New York law prohibits employment discrimination based on race, color, national origin, sex, pregnancy, religion, age (18 and older), disability, genetic information, sexual orientation, marital status, gender identity, arrest and conviction record, military status or service, observance of Sabbath, political activities, unemployment status, or status as a victim of domestic violence. New York employers must comply with these laws if they have at least 4 employees. These laws also make it illegal for an employer to retaliate against you for asserting your rights. For example, if you complain to your company’s personnel department that you believe you were discriminated against because of your race, your employer may not discipline or fire you for your complaint. Likewise, your employer cannot fire you for participating in an investigation of a discrimination complaint (no matter who made the complaint), testifying in court, or making other efforts to stop discriminatory practices.

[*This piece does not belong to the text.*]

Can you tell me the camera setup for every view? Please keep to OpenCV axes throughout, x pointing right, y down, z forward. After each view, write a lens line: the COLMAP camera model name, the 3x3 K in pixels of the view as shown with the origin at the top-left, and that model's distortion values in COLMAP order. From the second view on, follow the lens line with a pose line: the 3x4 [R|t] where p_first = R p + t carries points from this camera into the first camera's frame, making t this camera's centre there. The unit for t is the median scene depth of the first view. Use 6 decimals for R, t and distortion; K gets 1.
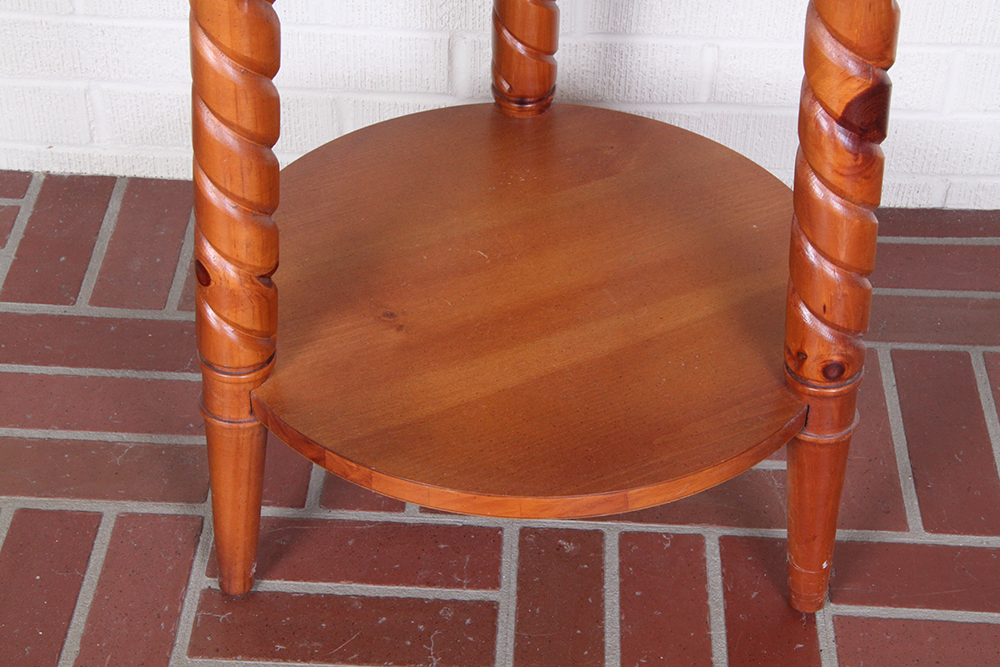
lens RADIAL K [[1949.1, 0, 500.0], [0, 1949.1, 343.2], [0, 0, 1]] dist [0.212794, 0.000000]
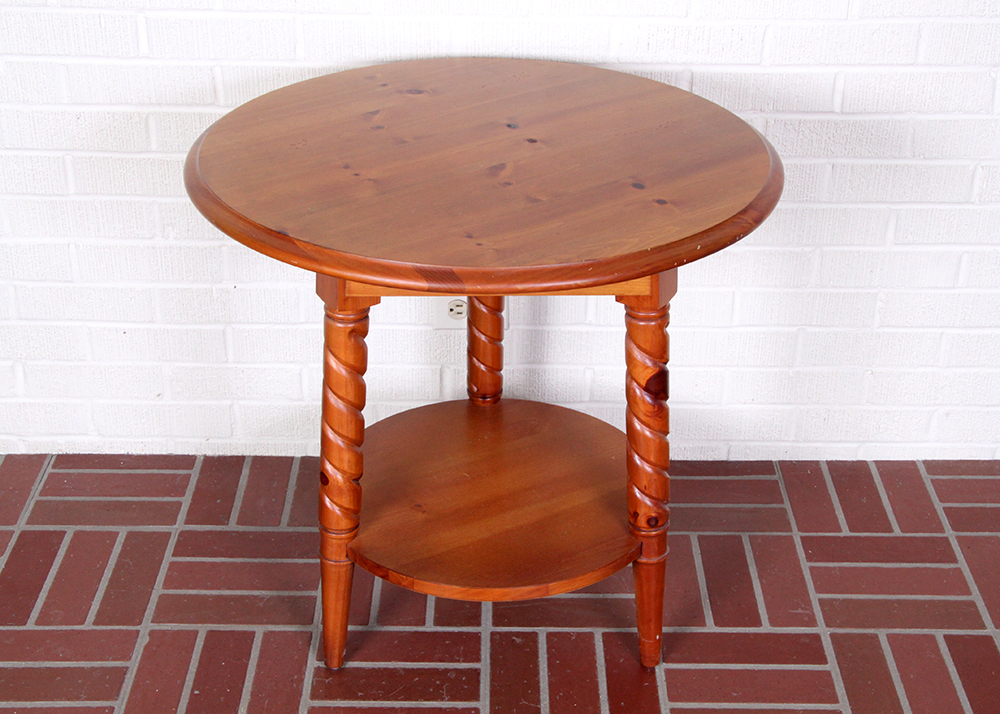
lens RADIAL K [[1621.1, 0, 525.9], [0, 1621.1, 353.5], [0, 0, 1]] dist [0.028237, 0.000000]
pose [[0.998488, -0.025230, 0.048845, -0.024706], [0.034117, 0.981058, -0.190688, 0.135752], [-0.043109, 0.192066, 0.980435, -0.524458]]
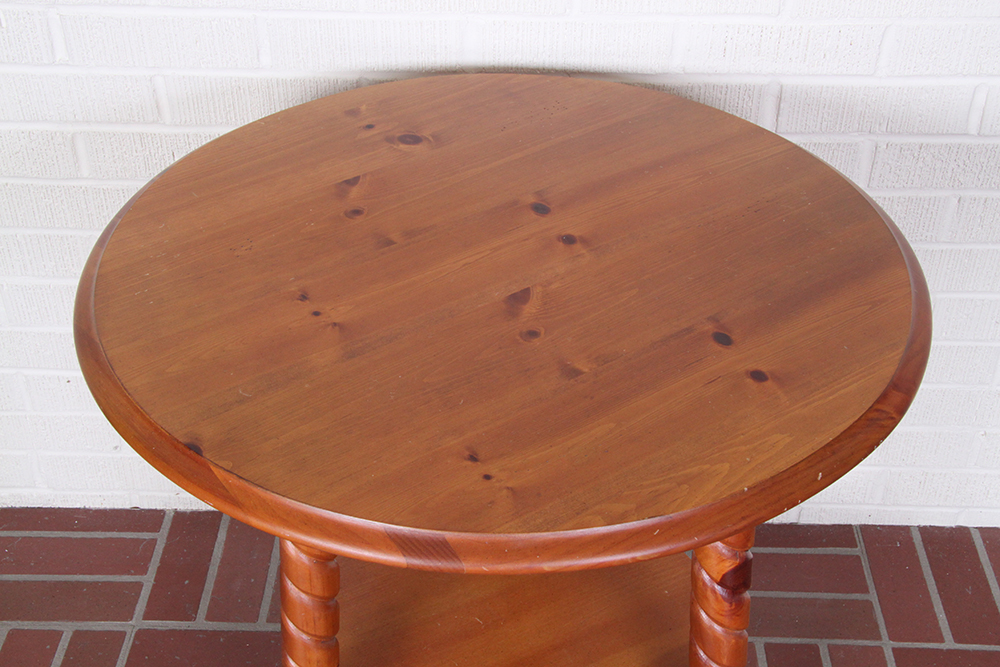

Before filing a discrimination or retaliation lawsuit, you must file a complaint with the appropriate government agency. The New York Division of Human Rights enforces the state’s laws prohibiting discrimination. In many cases, state fair employment practices agencies will record your complaint with the Equal Employment Opportunity Commission (EEOC), the agency that enforces federal anti-discrimination laws.

 

Breach of Contract

In addition to discriminatory firings, you may also have a legal claim for wrongful termination if you have a written employment contract promising you job security. If you have an employment contract or are a member of a union you are NOT an at-will employee. Typically, the terms and provisions of your employment contract, as with any contract, will control whether your termination is justified or illegal.

New York also recognizes employment contracts based on oral promises supported by documentation or statements in an employee handbook or manuals, which an employee reasonably relied upon. For example, if your employee handbook says that you will not be fired unless certain disciplinary steps are taken, your employer may have to follow the promised steps before firing you. Under certain circumstances, some employee manuals have been found to create an implied contract of employment entitling an employee to all the protections against discharge that are written into the manual. Check your employee manual and consult your attorney if you have been discharged in violation of its’ terms. Discharge in violation of either a written or implied contract of employment might entitle an employee to sue his employer for reinstatement and lost wages.

Finally, you cannot be terminated if you are what is called a “whistleblower”. An employee who is fired for reporting to a supervisor or to a public agency a violation of law which creates and presents a substantial and specific danger to public health and safety, or who is fired for refusing to participate in such conduct is a “whistleblower”. If you are terminated for being a “whistleblower”, you can sue your employer for reinstatement, back pay and attorney’s fees.